Given the squeeze on hospital finances, healthcare systems and hospitals must find efficiencies wherever they can – including their marketing budgets. One area of review that might yield big savings (at the same time building CFO affection) is for healthcare marketers to evaluate the health and wellbeing of their brand portfolios.
How do you determine if you’re spending as efficiently and strategically as possible behind your brands? And if your portfolio has the right mix of brands to support your business strategy?
We’ve created a tool that we call “The 7 Portfolio P’s.” Presented in summary fashion here, it provides a good starting point for evaluating the effectiveness and efficiency of your brand portfolio.
Purpose. Do each of your brands reflect your organization’s vision, business goals and strategies?
Perspective. What story is the brand portfolio telling from a customer perspective?
Place. Do each of the brands in the portfolio have a clearly defined role; are relationships clear; is there sufficient separation/synergy between them?
Potential. How do your different brands contribute in building strategic advantage, and current/future growth and profitability?
Performance. Do you sufficiently cover the market given the needs of your priority services and key audiences?
Potency. Does market attractiveness (size and potential growth) merit investment?
Pink Slips. For those brands that don’t meet these criteria, what is your plan for phasing them out?
Today, your reality as a healthcare marketer is likely having to do more with less. Which means that you can’t afford to waste your precious marketing resources against a brand portfolio that’s not yielding a fair return. Similar to periodically evaluating your financial portfolio to ensure that you’re protecting your wealth now and into the future, do the same with your brand portfolio.

> _Information given_:
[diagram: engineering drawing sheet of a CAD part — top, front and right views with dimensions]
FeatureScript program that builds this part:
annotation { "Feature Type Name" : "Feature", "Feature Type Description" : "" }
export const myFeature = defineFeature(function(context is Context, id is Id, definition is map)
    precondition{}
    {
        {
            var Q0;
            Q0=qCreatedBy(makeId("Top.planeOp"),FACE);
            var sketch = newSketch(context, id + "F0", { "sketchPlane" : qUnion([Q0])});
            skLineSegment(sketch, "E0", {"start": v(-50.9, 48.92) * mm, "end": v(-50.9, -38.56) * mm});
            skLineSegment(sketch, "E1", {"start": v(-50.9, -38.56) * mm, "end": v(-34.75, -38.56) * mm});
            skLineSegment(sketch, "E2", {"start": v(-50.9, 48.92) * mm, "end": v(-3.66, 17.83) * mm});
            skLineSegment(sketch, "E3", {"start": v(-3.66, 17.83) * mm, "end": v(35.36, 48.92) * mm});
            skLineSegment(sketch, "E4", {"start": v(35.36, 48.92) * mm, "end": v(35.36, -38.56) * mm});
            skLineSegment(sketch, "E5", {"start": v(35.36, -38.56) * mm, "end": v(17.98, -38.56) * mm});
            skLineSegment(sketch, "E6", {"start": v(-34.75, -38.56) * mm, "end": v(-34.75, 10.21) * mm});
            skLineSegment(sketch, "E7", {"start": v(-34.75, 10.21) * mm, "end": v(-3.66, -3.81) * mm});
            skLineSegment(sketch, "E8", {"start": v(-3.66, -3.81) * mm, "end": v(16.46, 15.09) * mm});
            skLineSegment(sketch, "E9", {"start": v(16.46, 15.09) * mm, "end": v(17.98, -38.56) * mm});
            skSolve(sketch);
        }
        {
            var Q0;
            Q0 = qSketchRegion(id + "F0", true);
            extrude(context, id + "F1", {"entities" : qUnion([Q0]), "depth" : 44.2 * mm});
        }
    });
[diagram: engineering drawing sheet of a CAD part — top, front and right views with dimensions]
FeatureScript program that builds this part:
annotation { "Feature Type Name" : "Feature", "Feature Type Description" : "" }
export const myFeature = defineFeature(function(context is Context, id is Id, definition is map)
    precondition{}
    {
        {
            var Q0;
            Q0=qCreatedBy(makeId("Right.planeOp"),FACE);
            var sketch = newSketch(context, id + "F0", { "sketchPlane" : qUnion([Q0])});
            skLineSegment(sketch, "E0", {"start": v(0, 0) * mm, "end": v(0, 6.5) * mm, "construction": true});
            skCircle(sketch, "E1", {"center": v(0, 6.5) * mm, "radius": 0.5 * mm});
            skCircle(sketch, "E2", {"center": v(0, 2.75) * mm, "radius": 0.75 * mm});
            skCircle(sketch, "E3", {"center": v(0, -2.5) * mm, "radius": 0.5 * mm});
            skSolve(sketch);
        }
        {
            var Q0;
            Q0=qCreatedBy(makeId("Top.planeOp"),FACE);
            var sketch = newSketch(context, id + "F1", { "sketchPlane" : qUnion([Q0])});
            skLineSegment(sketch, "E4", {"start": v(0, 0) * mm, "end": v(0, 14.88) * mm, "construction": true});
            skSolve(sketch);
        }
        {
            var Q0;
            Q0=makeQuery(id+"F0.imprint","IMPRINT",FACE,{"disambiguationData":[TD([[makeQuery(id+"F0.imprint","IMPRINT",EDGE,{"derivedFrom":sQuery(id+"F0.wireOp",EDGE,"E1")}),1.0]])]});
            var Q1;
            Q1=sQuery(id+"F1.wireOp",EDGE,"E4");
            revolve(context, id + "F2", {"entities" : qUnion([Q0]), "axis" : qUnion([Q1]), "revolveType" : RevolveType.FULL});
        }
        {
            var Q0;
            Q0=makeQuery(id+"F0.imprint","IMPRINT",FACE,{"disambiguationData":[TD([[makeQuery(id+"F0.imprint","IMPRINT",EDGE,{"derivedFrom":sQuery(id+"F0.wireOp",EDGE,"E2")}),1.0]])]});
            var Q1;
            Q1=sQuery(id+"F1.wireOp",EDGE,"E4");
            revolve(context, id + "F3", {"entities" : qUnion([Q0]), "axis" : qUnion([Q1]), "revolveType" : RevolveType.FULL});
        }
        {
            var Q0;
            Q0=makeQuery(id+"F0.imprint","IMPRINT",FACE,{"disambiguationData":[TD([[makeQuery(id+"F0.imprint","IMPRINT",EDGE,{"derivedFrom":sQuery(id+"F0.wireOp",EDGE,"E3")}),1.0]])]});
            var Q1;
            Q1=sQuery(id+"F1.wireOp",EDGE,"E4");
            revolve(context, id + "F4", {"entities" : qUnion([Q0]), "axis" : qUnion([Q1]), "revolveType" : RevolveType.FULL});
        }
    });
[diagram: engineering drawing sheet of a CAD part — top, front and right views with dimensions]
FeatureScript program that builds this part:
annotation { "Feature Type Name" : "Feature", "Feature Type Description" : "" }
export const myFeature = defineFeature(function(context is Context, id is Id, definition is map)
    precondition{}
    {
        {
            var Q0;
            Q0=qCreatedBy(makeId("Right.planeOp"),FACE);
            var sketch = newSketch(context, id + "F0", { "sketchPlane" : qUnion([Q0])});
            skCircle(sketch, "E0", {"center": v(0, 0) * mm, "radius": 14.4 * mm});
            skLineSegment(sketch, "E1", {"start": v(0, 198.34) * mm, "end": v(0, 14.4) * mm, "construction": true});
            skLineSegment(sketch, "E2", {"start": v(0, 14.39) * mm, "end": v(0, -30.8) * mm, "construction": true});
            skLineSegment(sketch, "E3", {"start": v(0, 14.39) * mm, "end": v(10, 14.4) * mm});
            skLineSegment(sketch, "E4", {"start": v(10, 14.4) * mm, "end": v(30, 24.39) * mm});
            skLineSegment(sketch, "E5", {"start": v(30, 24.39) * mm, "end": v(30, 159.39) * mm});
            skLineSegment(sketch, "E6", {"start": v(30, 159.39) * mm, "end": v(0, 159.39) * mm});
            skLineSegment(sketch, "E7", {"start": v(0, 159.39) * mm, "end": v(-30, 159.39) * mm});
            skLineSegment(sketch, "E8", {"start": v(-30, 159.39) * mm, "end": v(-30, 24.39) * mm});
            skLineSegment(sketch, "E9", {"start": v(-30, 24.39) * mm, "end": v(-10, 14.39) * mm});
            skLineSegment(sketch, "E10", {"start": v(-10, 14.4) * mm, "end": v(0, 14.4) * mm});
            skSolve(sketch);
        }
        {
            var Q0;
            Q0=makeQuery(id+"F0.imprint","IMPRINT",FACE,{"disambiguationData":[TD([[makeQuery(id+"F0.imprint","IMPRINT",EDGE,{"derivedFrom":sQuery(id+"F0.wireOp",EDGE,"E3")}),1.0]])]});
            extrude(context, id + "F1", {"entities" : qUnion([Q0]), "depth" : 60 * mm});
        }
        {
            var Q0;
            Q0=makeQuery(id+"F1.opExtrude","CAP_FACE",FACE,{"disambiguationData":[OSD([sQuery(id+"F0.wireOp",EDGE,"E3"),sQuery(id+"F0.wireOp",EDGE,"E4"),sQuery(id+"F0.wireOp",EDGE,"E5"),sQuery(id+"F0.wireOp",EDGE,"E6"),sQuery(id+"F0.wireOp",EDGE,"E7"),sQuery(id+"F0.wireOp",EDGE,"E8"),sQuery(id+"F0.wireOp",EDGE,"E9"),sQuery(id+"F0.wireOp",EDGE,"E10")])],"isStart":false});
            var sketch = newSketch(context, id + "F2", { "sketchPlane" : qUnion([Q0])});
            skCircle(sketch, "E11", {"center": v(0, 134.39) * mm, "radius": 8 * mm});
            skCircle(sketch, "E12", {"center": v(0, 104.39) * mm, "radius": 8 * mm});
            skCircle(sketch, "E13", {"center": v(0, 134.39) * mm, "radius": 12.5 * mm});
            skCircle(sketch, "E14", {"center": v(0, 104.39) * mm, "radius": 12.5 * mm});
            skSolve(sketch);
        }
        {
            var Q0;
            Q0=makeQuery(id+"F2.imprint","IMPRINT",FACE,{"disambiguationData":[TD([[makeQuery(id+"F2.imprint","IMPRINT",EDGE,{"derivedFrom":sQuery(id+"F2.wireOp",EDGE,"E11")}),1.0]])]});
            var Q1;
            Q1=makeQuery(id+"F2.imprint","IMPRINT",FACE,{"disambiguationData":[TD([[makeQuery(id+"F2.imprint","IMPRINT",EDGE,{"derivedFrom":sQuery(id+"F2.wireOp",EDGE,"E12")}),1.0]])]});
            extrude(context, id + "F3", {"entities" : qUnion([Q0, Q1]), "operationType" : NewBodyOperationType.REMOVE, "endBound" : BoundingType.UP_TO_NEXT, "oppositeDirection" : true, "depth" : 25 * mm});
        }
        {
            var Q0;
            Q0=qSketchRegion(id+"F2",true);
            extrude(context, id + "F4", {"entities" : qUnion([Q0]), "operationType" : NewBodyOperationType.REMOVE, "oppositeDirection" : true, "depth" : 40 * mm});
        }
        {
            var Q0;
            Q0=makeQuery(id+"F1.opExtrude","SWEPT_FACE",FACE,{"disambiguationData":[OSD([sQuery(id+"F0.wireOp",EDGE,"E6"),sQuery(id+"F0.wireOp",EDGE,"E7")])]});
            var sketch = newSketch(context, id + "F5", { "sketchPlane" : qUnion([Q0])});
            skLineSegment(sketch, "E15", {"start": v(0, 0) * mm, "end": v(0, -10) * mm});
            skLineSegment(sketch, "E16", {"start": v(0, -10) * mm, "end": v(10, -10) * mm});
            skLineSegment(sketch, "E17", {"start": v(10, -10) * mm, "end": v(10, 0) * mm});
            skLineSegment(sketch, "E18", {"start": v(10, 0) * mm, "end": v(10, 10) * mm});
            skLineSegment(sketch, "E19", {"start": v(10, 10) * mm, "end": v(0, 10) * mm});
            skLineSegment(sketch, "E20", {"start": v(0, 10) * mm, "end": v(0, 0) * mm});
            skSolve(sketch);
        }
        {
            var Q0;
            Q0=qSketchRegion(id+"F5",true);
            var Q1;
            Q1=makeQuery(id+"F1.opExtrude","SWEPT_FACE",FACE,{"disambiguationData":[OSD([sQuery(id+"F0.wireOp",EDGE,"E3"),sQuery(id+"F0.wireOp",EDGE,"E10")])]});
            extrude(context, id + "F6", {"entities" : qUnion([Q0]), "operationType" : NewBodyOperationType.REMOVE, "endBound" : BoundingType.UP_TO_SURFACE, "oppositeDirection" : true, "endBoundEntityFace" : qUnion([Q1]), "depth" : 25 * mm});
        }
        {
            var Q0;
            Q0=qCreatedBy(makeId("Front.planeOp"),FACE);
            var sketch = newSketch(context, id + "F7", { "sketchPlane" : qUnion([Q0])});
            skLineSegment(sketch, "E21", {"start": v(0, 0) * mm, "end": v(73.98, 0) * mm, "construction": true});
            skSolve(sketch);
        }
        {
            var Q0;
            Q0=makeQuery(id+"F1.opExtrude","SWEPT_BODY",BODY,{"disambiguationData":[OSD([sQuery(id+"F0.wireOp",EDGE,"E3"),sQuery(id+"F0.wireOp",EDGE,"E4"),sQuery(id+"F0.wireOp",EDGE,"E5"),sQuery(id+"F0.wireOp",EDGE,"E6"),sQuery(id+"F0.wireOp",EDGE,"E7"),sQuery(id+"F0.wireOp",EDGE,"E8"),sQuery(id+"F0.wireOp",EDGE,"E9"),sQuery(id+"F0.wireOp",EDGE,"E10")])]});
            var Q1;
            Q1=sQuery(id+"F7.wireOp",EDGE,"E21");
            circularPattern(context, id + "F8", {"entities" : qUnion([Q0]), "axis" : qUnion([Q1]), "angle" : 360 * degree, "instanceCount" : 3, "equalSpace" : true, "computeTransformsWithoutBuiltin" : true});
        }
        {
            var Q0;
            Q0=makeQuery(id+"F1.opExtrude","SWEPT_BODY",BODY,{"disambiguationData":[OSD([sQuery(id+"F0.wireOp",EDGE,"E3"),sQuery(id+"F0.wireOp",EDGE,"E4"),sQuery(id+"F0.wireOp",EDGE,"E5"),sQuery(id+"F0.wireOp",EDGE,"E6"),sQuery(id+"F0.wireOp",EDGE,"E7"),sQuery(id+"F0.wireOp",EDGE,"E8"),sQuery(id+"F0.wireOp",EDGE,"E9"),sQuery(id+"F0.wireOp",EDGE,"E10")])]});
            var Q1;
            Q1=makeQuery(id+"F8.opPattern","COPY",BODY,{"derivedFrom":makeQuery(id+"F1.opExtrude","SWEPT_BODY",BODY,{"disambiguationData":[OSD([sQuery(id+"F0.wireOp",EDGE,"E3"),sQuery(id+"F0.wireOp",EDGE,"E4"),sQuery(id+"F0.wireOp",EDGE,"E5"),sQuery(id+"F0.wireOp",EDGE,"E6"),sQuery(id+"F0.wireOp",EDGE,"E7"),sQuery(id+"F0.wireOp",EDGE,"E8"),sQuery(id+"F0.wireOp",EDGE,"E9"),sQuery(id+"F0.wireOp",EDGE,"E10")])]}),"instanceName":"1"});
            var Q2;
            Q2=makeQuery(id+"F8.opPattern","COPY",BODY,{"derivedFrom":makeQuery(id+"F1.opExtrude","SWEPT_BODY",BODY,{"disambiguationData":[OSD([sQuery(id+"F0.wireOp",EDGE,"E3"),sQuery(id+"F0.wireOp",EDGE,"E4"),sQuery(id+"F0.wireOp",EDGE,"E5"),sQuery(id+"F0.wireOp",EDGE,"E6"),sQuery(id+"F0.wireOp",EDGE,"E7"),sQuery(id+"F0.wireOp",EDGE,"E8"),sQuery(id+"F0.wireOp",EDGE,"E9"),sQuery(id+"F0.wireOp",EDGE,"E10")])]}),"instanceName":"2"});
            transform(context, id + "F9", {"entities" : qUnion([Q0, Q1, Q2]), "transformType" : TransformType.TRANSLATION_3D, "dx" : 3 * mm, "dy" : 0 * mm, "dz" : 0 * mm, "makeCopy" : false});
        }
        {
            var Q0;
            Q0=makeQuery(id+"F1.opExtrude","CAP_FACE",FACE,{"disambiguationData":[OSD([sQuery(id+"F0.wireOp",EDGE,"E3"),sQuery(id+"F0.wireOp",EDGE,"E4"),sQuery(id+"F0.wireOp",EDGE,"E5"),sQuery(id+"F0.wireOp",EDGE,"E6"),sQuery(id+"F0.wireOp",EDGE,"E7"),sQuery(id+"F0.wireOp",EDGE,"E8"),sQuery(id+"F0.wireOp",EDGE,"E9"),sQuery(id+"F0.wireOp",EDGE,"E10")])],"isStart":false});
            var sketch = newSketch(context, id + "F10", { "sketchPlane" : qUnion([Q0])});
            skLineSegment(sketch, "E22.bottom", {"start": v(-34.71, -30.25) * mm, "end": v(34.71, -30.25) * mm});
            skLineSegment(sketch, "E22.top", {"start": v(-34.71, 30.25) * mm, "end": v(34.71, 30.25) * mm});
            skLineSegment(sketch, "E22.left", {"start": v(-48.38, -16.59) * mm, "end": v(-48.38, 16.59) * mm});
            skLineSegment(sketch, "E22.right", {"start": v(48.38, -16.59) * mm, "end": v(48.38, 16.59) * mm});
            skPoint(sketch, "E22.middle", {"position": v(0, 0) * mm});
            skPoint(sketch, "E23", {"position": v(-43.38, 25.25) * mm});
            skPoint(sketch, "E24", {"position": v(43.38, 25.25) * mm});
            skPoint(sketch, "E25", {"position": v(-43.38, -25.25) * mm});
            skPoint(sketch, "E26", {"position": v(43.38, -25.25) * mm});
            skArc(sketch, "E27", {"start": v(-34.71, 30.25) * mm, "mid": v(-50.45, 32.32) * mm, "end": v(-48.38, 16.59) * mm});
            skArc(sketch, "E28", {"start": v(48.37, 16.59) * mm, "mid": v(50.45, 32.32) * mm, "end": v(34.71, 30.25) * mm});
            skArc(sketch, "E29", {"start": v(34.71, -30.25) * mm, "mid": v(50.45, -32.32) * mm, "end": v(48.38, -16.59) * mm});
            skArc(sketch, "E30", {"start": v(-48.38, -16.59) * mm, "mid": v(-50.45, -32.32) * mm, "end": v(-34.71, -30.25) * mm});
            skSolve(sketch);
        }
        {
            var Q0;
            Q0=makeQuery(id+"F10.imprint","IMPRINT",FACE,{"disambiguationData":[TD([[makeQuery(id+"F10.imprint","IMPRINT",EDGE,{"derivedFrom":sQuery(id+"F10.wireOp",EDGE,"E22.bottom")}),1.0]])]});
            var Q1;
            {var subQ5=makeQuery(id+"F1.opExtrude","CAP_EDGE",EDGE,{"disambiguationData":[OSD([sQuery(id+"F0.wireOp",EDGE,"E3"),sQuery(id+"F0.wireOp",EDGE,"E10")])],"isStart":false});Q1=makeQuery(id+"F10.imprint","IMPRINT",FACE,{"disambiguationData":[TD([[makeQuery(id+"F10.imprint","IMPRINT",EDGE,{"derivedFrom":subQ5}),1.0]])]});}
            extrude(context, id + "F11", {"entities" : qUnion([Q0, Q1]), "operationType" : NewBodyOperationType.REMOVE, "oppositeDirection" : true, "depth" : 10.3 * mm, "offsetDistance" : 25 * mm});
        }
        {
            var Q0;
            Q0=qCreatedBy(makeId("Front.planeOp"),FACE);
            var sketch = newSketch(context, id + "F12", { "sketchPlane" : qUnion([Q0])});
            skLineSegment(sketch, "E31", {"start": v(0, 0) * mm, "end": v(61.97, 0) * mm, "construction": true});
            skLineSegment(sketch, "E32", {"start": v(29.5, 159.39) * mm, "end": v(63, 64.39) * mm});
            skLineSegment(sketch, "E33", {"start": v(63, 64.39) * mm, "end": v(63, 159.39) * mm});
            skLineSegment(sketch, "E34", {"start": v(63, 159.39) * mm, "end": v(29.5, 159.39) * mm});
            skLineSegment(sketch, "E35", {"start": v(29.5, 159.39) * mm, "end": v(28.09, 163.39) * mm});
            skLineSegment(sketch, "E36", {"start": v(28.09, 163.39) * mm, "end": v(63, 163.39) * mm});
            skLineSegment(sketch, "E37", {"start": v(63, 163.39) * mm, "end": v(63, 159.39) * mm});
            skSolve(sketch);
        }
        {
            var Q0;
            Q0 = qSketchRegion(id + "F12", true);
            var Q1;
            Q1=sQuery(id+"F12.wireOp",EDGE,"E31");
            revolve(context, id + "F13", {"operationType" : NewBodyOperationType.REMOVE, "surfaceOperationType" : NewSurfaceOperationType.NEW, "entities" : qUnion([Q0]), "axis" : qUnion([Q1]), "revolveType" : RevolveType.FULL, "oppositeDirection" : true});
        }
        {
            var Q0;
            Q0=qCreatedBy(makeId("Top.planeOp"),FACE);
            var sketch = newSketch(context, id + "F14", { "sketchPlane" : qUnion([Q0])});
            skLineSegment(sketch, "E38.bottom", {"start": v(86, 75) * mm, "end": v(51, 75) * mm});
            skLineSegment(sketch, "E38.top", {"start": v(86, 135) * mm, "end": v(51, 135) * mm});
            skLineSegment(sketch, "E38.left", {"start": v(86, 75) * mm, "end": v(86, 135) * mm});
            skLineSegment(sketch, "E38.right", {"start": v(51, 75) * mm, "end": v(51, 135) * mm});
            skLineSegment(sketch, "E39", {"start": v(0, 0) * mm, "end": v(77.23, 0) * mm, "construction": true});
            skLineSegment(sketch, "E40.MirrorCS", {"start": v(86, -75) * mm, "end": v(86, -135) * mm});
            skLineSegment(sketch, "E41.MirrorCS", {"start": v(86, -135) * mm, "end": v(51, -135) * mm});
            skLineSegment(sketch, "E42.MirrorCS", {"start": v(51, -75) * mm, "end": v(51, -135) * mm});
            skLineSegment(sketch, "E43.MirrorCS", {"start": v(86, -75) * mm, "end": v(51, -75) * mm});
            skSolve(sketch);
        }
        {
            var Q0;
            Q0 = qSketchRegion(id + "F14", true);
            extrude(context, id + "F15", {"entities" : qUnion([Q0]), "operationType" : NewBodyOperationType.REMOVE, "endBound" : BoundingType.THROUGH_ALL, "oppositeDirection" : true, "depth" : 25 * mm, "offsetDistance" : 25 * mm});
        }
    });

> _Assigned task 1_:
In the article on healthcare brand portfolios, which of the seven P's asks about the plan for phasing out brands that don't meet the criteria?
> _Assigned task 2_:
Retype the part of the brand portfolio article that starts at the words "Purpose. Do each" and ends after "growth and profitability?".

> _Expected output 1_:
Pink Slips

> _Expected output 2_:
Purpose. Do each of your brands reflect your organization’s vision, business goals and strategies?
Perspective. What story is the brand portfolio telling from a customer perspective?
Place. Do each of the brands in the portfolio have a clearly defined role; are relationships clear; is there sufficient separation/synergy between them?
Potential. How do your different brands contribute in building strategic advantage, and current/future growth and profitability?